In my article I referred to a fascinating Swedish article on tedium among people with type 1 diabetes (Lundman et al, 1988). Tedium (or burnout) is a concept that was originally developed in relation to working environments, with high levels of tedium expressing themselves, inter alia, as negative self-concept, negative attitudes, irritability and resistance to change. Interestingly the highest levels of tedium were found in people with the best and worst glycaemic control. One cause of tedium is the setting of what the individual sees as impossible goals so that they simply give up. Others give up because they are unable to give priority to their future.

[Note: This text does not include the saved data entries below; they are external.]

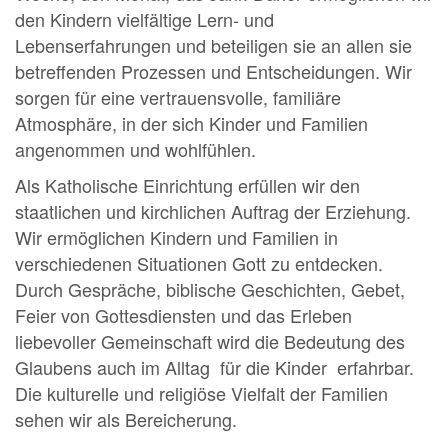
den Kindern vielfältige Lern- und
Lebenserfahrungen und beteiligen sie an allen sie
betreffenden Prozessen und Entscheidungen. Wir
sorgen für eine vertrauensvolle, familiäre
Atmosphäre, in der sich Kinder und Familien
angenommen und wohlfühlen.
Als Katholische Einrichtung erfüllen wir den
staatlichen und kirchlichen Auftrag der Erziehung.
Wir ermöglichen Kindern und Familien in
verschiedenen Situationen Gott zu entdecken.
Durch Gespräche, biblische Geschichten, Gebet,
Feier von Gottesdiensten und das Erleben
liebevoller Gemeinschaft wird die Bedeutung des
Glaubens auch im Alltag für die Kinder erfahrbar.
Die kulturelle und religiöse Vielfalt der Familien
sehen wir als Bereicherung.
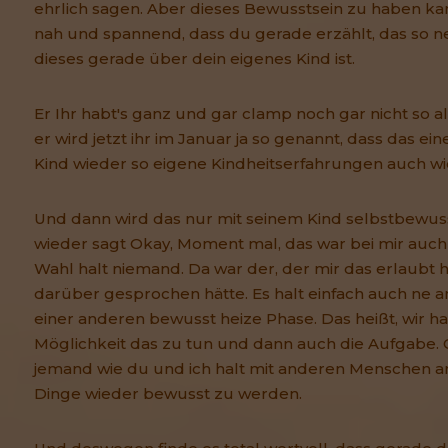
ehrlich sagen. Aber dieses Bewusstsein zu haben kan
nah und spannend, dass du gerade erzählt, das so n
dieses gerade über dein eigenes Kind ist.
Er Ihr habt's ganz und gar clamp noch gar nicht so alt
er wird jetzt ihr im Januar ja so genannt, dass das e
Kind wieder so eigene Kindheitserfahrungen auch w
Und dann wird das nur mit seinem Kind selbstbewu
wieder sagt Okay, Moment mal, das war bei mir auch s
Wahl halt niemand. Da war der, der mir das erlaubt h
darüber gesprochen hätte. Es halt einfach auch ne an
einer anderen bewusst heize Phase. Das heißt, wir h
Möglichkeit das zu tun und dann auch die Aufgabe. 
jemand wie du und ich halt mit anderen Menschen arb
Dinge wieder bewusst zu werden.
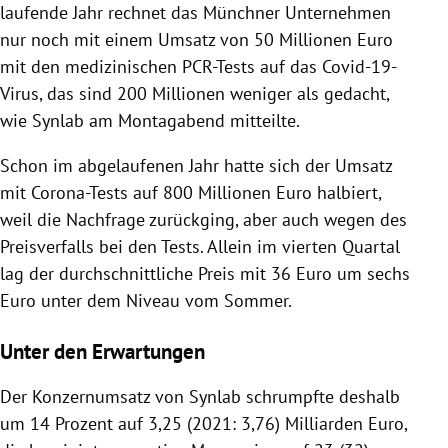
laufende Jahr rechnet das Münchner Unternehmen
nur noch mit einem Umsatz von 50 Millionen Euro
mit den medizinischen PCR-Tests auf das Covid-19-
Virus, das sind 200 Millionen weniger als gedacht,
wie Synlab am Montagabend mitteilte.
Schon im abgelaufenen Jahr hatte sich der Umsatz
mit Corona-Tests auf 800 Millionen Euro halbiert,
weil die Nachfrage zurückging, aber auch wegen des
Preisverfalls bei den Tests. Allein im vierten Quartal
lag der durchschnittliche Preis mit 36 Euro um sechs
Euro unter dem Niveau vom Sommer.
Unter den Erwartungen
Der Konzernumsatz von Synlab schrumpfte deshalb
um 14 Prozent auf 3,25 (2021: 3,76) Milliarden Euro,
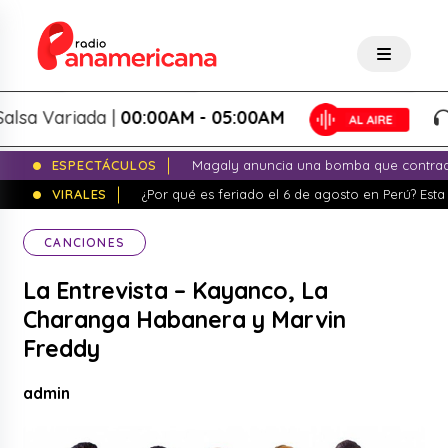
Variada |
00:00AM - 05:00AM
Sal
ESPECTÁCULOS
Magaly anuncia una bomba que contrade
VIRALES
¿Por qué es feriado el 6 de agosto en Perú? Esta 
CANCIONES
La Entrevista – Kayanco, La
Charanga Habanera y Marvin
Freddy
admin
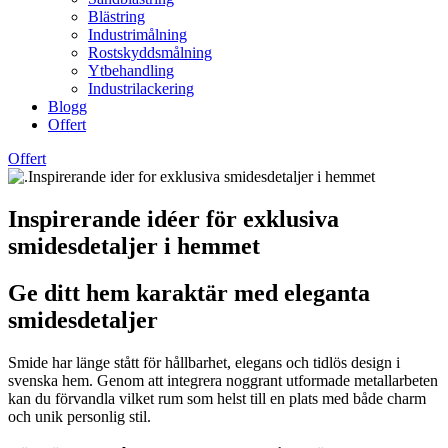
Blästring
Industrimålning
Rostskyddsmålning
Ytbehandling
Industrilackering
Blogg
Offert
Offert
Inspirerande idéer för exklusiva
smidesdetaljer i hemmet
Ge ditt hem karaktär med eleganta
smidesdetaljer
Smide har länge stått för hållbarhet, elegans och tidlös design i
svenska hem. Genom att integrera noggrant utformade metallarbeten
kan du förvandla vilket rum som helst till en plats med både charm
och unik personlig stil.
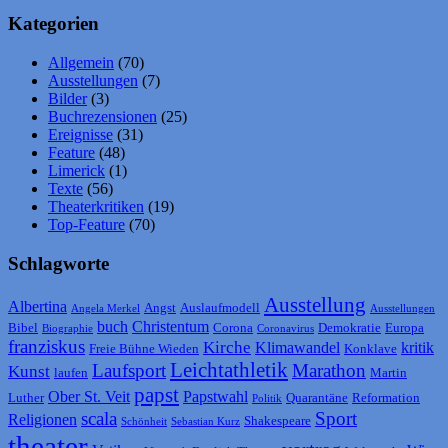
Kategorien
Allgemein
(70)
Ausstellungen
(7)
Bilder
(3)
Buchrezensionen
(25)
Ereignisse
(31)
Feature
(48)
Limerick
(1)
Texte
(56)
Theaterkritiken
(19)
Top-Feature
(70)
Schlagworte
Ausstellung
Albertina
Angst
Auslaufmodell
Angela Merkel
Ausstellungen
buch
Christentum
Bibel
Corona
Demokratie
Europa
Biographie
Coronavirus
franziskus
Kirche
Klimawandel
kritik
Freie Bühne Wieden
Konklave
Leichtathletik
Laufsport
Marathon
Kunst
laufen
Martin
papst
Ober St. Veit
Papstwahl
Luther
Quarantäne
Reformation
Politik
scala
Sport
Religionen
Shakespeare
Schönheit
Sebastian Kurz
theater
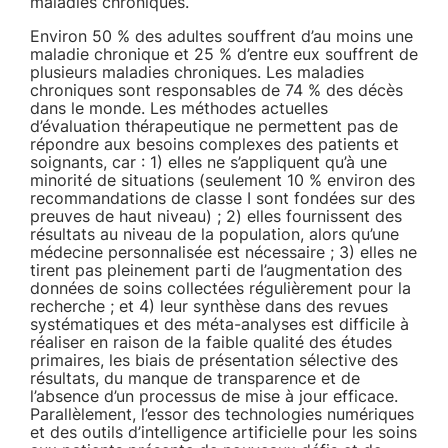
maladies chroniques.
Environ 50 % des adultes souffrent d’au moins une
maladie chronique et 25 % d’entre eux souffrent de
plusieurs maladies chroniques. Les maladies
chroniques sont responsables de 74 % des décès
dans le monde. Les méthodes actuelles
d’évaluation thérapeutique ne permettent pas de
répondre aux besoins complexes des patients et
soignants, car : 1) elles ne s’appliquent qu’à une
minorité de situations (seulement 10 % environ des
recommandations de classe I sont fondées sur des
preuves de haut niveau) ; 2) elles fournissent des
résultats au niveau de la population, alors qu’une
médecine personnalisée est nécessaire ; 3) elles ne
tirent pas pleinement parti de l’augmentation des
données de soins collectées régulièrement pour la
recherche ; et 4) leur synthèse dans des revues
systématiques et des méta-analyses est difficile à
réaliser en raison de la faible qualité des études
primaires, les biais de présentation sélective des
résultats, du manque de transparence et de
l’absence d’un processus de mise à jour efficace.
Parallèlement, l’essor des technologies numériques
et des outils d’intelligence artificielle pour les soins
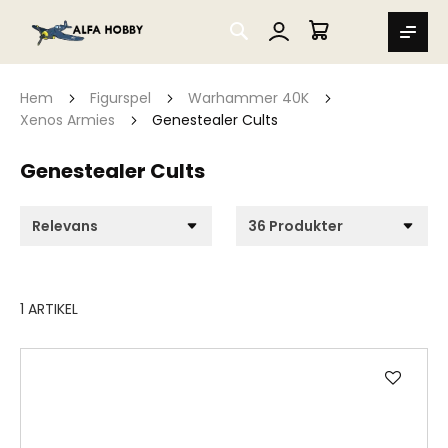
SEARCH
MIN VARUKORG
Hem
Figurspel
Warhammer 40K
Xenos Armies
Genestealer Cults
Genestealer Cults
1
ARTIKEL
Lägg
till
i
önske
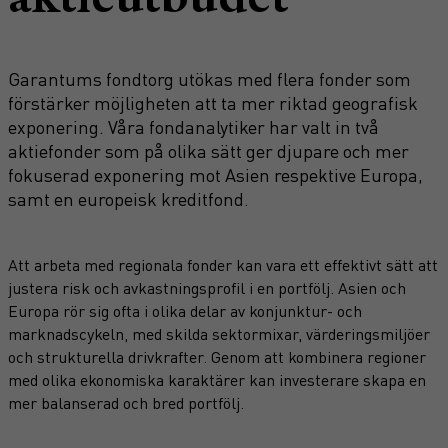
Garantums fondtorg utökas med flera fonder som
förstärker möjligheten att ta mer riktad geografisk
exponering. Våra fondanalytiker har valt in två
aktiefonder som på olika sätt ger djupare och mer
fokuserad exponering mot Asien respektive Europa,
samt en europeisk kreditfond.
Att arbeta med regionala fonder kan vara ett effektivt sätt att
justera risk och avkastningsprofil i en portfölj. Asien och
Europa rör sig ofta i olika delar av konjunktur- och
marknadscykeln, med skilda sektormixar, värderingsmiljöer
och strukturella drivkrafter. Genom att kombinera regioner
med olika ekonomiska karaktärer kan investerare skapa en
mer balanserad och bred portfölj.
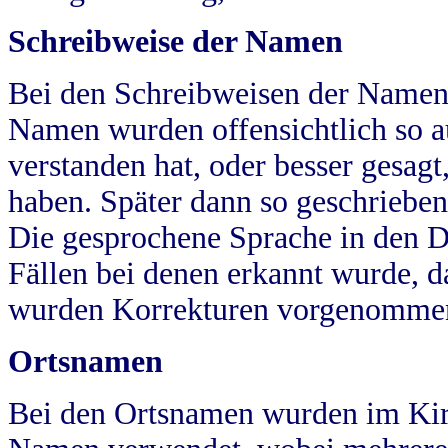
Schreibweise der Namen
Bei den Schreibweisen der Namen
Namen wurden offensichtlich so a
verstanden hat, oder besser gesag
haben. Später dann so geschrieben
Die gesprochene Sprache in den Dö
Fällen bei denen erkannt wurde, da
wurden Korrekturen vorgenomme
Ortsnamen
Bei den Ortsnamen wurden im Kir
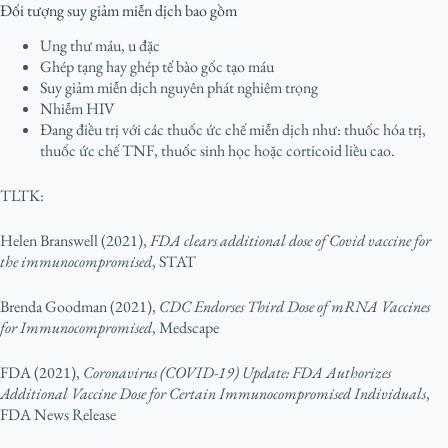
Đối tượng suy giảm miễn dịch bao gồm
Ung thư máu, u đặc
Ghép tạng hay ghép tế bào gốc tạo máu
Suy giảm miễn dịch nguyên phát nghiêm trọng
Nhiễm HIV
Đang điều trị với các thuốc ức chế miễn dịch như: thuốc hóa trị,
thuốc ức chế TNF, thuốc sinh học hoặc corticoid liều cao.
TLTK:
Helen Branswell (2021),
FDA clears additional dose of Covid vaccine for
the immunocompromised
, STAT
Brenda Goodman (2021),
CDC Endorses Third Dose of mRNA Vaccines
for Immunocompromised
, Medscape
FDA (2021),
Coronavirus (COVID-19) Update: FDA Authorizes
Additional Vaccine Dose for Certain Immunocompromised Individuals
,
FDA News Release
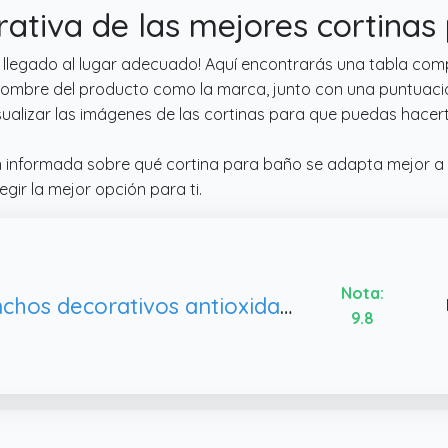
ativa de las mejores cortinas
s llegado al lugar adecuado! Aquí encontrarás una tabla co
l nombre del producto como la marca, junto con una puntuaci
ualizar las imágenes de las cortinas para que puedas hacert
n informada sobre qué cortina para baño se adapta mejor a 
ir la mejor opción para ti.
Nota:
Ganchos decorativos antioxidantes para cortina de ducha, 12 unidades
9.8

Personality and the patient’s psychosocial milieu are, to my mind, crucial determinants of outcome in diabetes. I used to find that after the first interview with a newly diagnosed individual, I more or less knew how well they were going to manage their diabetes during the coming years. For example, a 10-year-old boy from a broken home and already diagnosed as having attention-deficit hyperactivity disorder would most likely do badly. As Gérard Reach puts it, the choice that the person with diabetes has to make every day is between “a larger delayed reward for adherence (freedom from complications) and a smaller but more immediate reward for non-adherence, e.g. an extra portion of cake, the forbidden cigarette, avoiding the boring task of looking for the tablets, avoiding the side effects of the medication” (Reach, 2010). The ability to delay gratification is an important lesson for children to learn and is the problem for the 10-year-old boy cited above.